### Text for analysis
* * * *

EISA2007 Title II, in Subtitles A and B, includes an updated RFS that increases the requirement for total U.S. consumption of renewable fuels from the 7.5 billion gallons in 2012 as specified in EPACT2005 to 36 billion gallons in 2022. Mandates are set for specific types of renewable fuels, including both conventional biofuels (corn-based ethanol) and advanced biofuels that are not derived from corn starch (such as cellulosic ethanol, butanol, or diesel products and biomass-based diesel [11].

The advanced biofuel requirement comes into effect in 2009 at 0.6 billion gallons and rises to 21 billion gallons in 2022. In 2015 and thereafter, the maximum amount of corn-based ethanol that can be applied to the overall RFS is 15 billion gallons. The cellulosic biofuel requirement starts in 2010 at 0.1 billion gallons and rises to 16 billion gallons in 2022. The biomass- based diesel requirement begins at 0.5 billion gallons in 2009 and rises to 1 billion gallons in 2012, with the remaining years to be determined by the EPA Administrator.

EISA2007 also establishes a life-cycle GHG standard for biofuels. The GHG standard for all biofuels is based on the 2005 emission level for the particular type of transportation fuel. Corn-based ethanol must achieve a 20-percent reduction in life-cycle GHG emissions, which would disqualify future corn ethanol production facilities that use coal for process heat. In addition to being defined as not being derived from corn starch, advanced biofuels are further defined as any renewable fuels that reduce emissions by at least 50 percent. Finally, 60 percent or more of the reduction in emissions must be achieved before any cellulosic biofuel can qualify under that category.

Given uncertainty about whether the new RFS schedule can be achieved, EISA2007 contains a general waiver based on technical, economic, or environmental feasibility. In addition, the cellulosic biofuel mandate includes a credit program that is activated only in years when the mandated level of cellulosic biofuel is judged by the EPA Administrator as unlikely to be met. For all the fuel mandates, if there is a 20-percent deficit in more than two consecutive years or a 50-percent deficit in any one year, regulatory adjustment mechanisms are provided to lower the mandated levels from that point forward. This rule, which could be enacted by the EPA Administrator no sooner than 2016, would modify all applicable volumes (including the overall and advanced biofuel totals) for all subsequent years.

The RFS is included in AEO2008, with cellulosic biofuel credit and waiver provisions that are consistent with those in the existing law. Actual renewable fuel supplies in any year are allowed to exceed the minimum RFS requirements, depending on the availability of technology and feedstocks and the relative costs of renewable fuels and competing petroleum products. Because the RFS does not explicitly specify the level of the mandate after 2022, AEO2008 assumes that it will remain at the 2022 level through 2030.

* * * *

### Recorded information
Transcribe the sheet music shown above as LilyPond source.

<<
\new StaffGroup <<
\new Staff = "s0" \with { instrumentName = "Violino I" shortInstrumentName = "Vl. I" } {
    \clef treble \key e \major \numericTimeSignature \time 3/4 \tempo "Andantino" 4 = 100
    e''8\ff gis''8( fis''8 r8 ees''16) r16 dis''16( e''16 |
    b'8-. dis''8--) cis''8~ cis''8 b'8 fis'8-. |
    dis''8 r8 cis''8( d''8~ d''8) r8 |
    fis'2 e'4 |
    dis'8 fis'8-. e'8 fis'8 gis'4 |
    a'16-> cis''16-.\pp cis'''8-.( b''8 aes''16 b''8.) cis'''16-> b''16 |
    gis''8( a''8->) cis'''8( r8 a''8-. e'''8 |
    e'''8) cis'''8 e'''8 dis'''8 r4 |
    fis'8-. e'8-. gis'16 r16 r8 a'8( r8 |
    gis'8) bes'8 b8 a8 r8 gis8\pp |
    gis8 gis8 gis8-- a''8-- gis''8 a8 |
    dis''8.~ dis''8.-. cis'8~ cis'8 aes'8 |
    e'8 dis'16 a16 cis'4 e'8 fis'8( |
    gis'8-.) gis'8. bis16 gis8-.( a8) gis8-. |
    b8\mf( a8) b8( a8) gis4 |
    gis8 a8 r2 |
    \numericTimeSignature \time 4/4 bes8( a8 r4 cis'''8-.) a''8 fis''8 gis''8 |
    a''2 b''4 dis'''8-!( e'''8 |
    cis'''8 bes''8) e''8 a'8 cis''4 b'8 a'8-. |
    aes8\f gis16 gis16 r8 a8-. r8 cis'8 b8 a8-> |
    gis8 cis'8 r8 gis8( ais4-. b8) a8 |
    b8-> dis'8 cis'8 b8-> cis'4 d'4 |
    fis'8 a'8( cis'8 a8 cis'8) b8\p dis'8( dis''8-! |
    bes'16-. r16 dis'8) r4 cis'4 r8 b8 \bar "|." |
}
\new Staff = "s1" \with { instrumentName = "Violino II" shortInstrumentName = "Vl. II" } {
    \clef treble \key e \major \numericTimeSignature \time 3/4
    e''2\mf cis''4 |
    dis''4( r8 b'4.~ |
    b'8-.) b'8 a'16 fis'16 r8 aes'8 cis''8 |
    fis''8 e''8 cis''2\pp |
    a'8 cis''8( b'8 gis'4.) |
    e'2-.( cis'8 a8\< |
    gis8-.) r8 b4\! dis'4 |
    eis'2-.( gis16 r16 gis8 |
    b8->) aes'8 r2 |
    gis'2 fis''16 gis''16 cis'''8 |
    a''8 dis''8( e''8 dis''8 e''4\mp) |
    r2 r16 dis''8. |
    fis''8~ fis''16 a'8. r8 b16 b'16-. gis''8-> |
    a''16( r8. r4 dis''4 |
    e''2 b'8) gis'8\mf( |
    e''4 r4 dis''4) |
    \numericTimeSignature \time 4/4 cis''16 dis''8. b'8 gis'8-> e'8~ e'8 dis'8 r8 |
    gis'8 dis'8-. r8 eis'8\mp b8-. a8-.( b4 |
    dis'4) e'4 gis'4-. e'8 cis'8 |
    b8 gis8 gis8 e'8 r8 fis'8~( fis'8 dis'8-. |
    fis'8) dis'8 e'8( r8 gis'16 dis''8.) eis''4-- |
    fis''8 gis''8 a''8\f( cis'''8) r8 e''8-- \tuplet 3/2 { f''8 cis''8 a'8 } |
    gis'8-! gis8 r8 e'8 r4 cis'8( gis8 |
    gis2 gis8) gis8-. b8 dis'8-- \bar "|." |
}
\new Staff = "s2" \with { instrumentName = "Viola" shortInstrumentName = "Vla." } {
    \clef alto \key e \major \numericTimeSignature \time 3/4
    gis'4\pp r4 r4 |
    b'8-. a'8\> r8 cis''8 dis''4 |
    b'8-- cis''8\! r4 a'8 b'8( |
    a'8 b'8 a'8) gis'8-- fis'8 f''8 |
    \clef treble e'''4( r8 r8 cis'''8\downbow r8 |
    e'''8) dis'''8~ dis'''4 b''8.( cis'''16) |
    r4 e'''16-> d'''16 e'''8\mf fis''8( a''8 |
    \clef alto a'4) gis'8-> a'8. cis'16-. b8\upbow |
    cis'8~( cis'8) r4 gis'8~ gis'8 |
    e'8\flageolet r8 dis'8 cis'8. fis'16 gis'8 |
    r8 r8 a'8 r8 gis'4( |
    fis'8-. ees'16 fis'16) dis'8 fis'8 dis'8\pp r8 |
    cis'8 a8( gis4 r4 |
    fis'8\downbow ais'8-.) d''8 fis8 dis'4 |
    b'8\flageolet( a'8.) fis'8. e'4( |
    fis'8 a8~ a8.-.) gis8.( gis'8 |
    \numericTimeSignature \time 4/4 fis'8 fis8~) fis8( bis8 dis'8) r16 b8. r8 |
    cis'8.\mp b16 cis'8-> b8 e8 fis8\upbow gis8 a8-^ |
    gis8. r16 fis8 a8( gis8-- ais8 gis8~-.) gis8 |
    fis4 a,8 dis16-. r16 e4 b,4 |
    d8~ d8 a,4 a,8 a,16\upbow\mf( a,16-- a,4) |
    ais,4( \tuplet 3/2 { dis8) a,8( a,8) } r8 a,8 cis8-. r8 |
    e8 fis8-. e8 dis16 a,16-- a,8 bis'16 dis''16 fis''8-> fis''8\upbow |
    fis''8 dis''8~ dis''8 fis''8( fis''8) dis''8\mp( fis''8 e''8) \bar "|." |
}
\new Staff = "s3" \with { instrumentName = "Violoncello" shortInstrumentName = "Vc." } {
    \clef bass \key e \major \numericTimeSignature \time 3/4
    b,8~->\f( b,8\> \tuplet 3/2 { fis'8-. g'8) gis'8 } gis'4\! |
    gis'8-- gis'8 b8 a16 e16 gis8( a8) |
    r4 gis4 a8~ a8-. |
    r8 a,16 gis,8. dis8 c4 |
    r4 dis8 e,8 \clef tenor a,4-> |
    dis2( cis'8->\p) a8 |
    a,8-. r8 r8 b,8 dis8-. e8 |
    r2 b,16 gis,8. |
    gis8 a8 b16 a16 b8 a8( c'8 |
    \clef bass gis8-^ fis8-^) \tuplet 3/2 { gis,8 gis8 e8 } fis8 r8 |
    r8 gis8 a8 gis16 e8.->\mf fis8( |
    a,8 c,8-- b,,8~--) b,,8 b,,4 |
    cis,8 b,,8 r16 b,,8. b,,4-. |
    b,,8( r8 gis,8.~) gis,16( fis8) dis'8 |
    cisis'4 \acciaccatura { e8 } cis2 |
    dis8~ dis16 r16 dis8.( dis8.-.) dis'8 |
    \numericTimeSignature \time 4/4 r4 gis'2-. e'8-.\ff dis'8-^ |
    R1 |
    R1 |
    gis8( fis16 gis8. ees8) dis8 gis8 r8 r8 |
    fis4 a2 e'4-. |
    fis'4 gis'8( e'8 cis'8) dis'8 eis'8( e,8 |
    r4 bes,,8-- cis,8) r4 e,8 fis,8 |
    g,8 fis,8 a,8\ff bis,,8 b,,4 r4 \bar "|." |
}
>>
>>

* * * *

### Set of tasks
[A] Copy the text on the EISA2007 renewable fuel standard from "The RFS is included" up to and including "level through 2030.".
[B] According to the text on the EISA2007 renewable fuel standard, why does AEO2008 keep the mandate at the 2022 level through 2030? Answer in one to three sentences.
[C] Continue the text on the EISA2007 renewable fuel standard from where it stops.

### Responses in order
[A]
The RFS is included in AEO2008, with cellulosic biofuel credit and waiver provisions that are consistent with those in the existing law. Actual renewable fuel supplies in any year are allowed to exceed the minimum RFS requirements, depending on the availability of technology and feedstocks and the relative costs of renewable fuels and competing petroleum products. Because the RFS does not explicitly specify the level of the mandate after 2022, AEO2008 assumes that it will remain at the 2022 level through 2030.

[B] AEO2008 keeps the mandate at the 2022 level through 2030 because the RFS does not explicitly specify the level of the mandate after 2022.

[C]
In order to achieve the biofuel consumption levels mandated in EISA2007, significantly more biofuels must be consumed than can be blended into gasoline as E10. Other than requiring studies involving ethanol pipelines and similar infrastructure issues, EISA2007 does not directly provide for infrastructure improvements that may be necessary. In AEO2008, the amount of ethanol in excess of what can be consumed in E10 is assumed to be used in E85. Flexiblefuel vehicles are assumed to be available in sufficient numbers to use the required amounts of E85, and E85 distribution infrastructure is assumed to be built over a technically practicable period. The infrastructure development costs are spread across all transportation fuels.

E85 infrastructure costs potentially could be reduced if biobutanol or ethanol-gasoline blends containing more than 10 percent ethanol (other than E85) were able to meet a significant portion of the RFS; however, AEO2008 assumes that neither will actually contribute to meeting the EISA2007 mandates. At present there is little commercial activity for biobutanol, and only a few tests are under way [12]. Automakers and engine manufacturers are concerned about ethanol-related problems in vehicles built to run on gasoline blends no higher than E10, because higher ethanol blends are corrosive to engines not designed to handle them, and their use could adversely affect performance and cause vehicle warranties to be voided [13].

Amortization of Geological and Geophysical Expenditures

EISA2007 extends the 5-year amortization period for geological and geophysical expenditures by major integrated oil companies to 7 years as of the enactment of the bill. Because the NEMS oil and gas supply model does not directly represent geological and geophysical expenditures, this change is not included in AEO2008.

Electricity

EISA2007 includes few provisions that affect electricity generation or transmission. Title XIII, Smart Grid, promotes a modernization of the electricity transmission and distribution system to strengthen reliability and energy efficiency. Funding is provided for research and demonstration projects, as well as matching funds for qualifying investments. States are to encourage, but not require, utilities to adopt smart grid technology and allow them to recover their costs through rate increases. The bill does not include enough specific information to support NEMS projections of changes in investment or prices for electricity transmission and distribution, but it is implicitly assumed in AEO2008 that electricity will be provided reliably.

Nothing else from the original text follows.